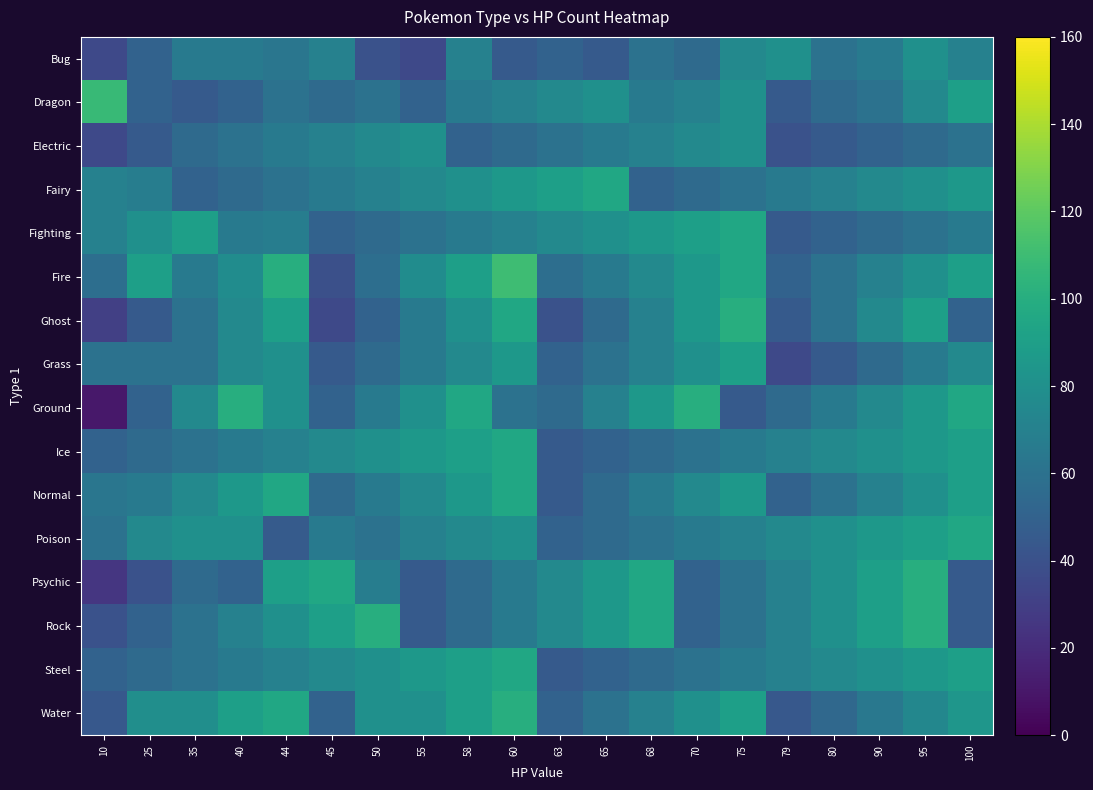

Reading left to right, extract all data points from this chart.

Bug: 10=35	25=50	35=65	40=65	44=63	45=70	50=40	55=35	58=70	60=45	63=50	65=45	68=60	70=55	75=75	79=80	80=60	90=65	95=80	100=70
Dragon: 10=108	25=50	35=45	40=50	44=60	45=55	50=60	55=50	58=65	60=70	63=75	65=80	68=65	70=70	75=80	79=45	80=55	90=60	95=75	100=90
Electric: 10=35	25=45	35=55	40=60	44=65	45=70	50=75	55=80	58=50	60=55	63=60	65=65	68=70	70=75	75=80	79=40	80=45	90=50	95=55	100=60
Fairy: 10=70	25=68	35=50	40=55	44=60	45=65	50=70	55=75	58=80	60=85	63=90	65=95	68=50	70=55	75=60	79=65	80=70	90=75	95=80	100=85
Fighting: 10=70	25=80	35=90	40=65	44=68	45=50	50=55	55=60	58=65	60=70	63=75	65=80	68=85	70=90	75=95	79=45	80=50	90=55	95=60	100=65
Fire: 10=58	25=90	35=65	40=78	44=100	45=39	50=58	55=78	58=90	60=110	63=58	65=65	68=75	70=85	75=95	79=50	80=60	90=70	95=80	100=90
Ghost: 10=30	25=45	35=60	40=75	44=90	45=35	50=50	55=65	58=80	60=95	63=40	65=55	68=70	70=85	75=100	79=45	80=60	90=75	95=90	100=50
Grass: 10=60	25=60	35=60	40=75	44=80	45=45	50=55	55=65	58=75	60=85	63=50	65=60	68=70	70=80	75=90	79=35	80=45	90=55	95=65	100=75
Ground: 10=10	25=50	35=75	40=100	44=80	45=50	50=65	55=80	58=95	60=60	63=55	65=70	68=85	70=100	75=45	79=55	80=65	90=75	95=85	100=95
Ice: 10=50	25=55	35=60	40=65	44=70	45=75	50=80	55=85	58=90	60=95	63=45	65=50	68=55	70=60	75=65	79=70	80=75	90=80	95=85	100=90
Normal: 10=63	25=65	35=75	40=85	44=95	45=55	50=65	55=75	58=85	60=95	63=45	65=55	68=65	70=75	75=85	79=50	80=60	90=70	95=80	100=90
Poison: 10=60	25=75	35=80	40=80	44=46	45=65	50=60	55=70	58=75	60=80	63=50	65=55	68=60	70=65	75=70	79=75	80=80	90=85	95=90	100=95
Psychic: 10=25	25=40	35=55	40=50	44=90	45=95	50=68	55=45	58=55	60=65	63=75	65=85	68=95	70=50	75=60	79=70	80=80	90=90	95=100	100=45
Rock: 10=40	25=50	35=60	40=70	44=80	45=90	50=100	55=45	58=55	60=65	63=75	65=85	68=95	70=50	75=60	79=70	80=80	90=90	95=100	100=45
Steel: 10=50	25=55	35=60	40=65	44=70	45=75	50=80	55=85	58=90	60=95	63=45	65=50	68=55	70=60	75=65	79=70	80=75	90=80	95=85	100=90
Water: 10=44	25=79	35=79	40=90	44=95	45=50	50=80	55=80	58=90	60=100	63=50	65=60	68=70	70=80	75=90	79=44	80=54	90=64	95=74	100=84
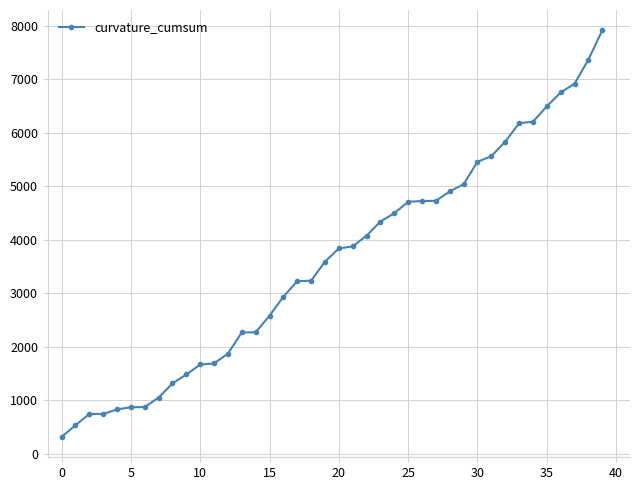

What is the value of the 18th point from the left?

3225.4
☆ ☆ ☆ ☆ ☆
- O que fazer: Extraia da listagem acima todas as linhas que contêm a sequência "left", diferenciando maiúsculas de minúsculas.

- Resultado do exercício:
Reading left to right, extract all data points from this chart.
What is the value of the 18th point from the left?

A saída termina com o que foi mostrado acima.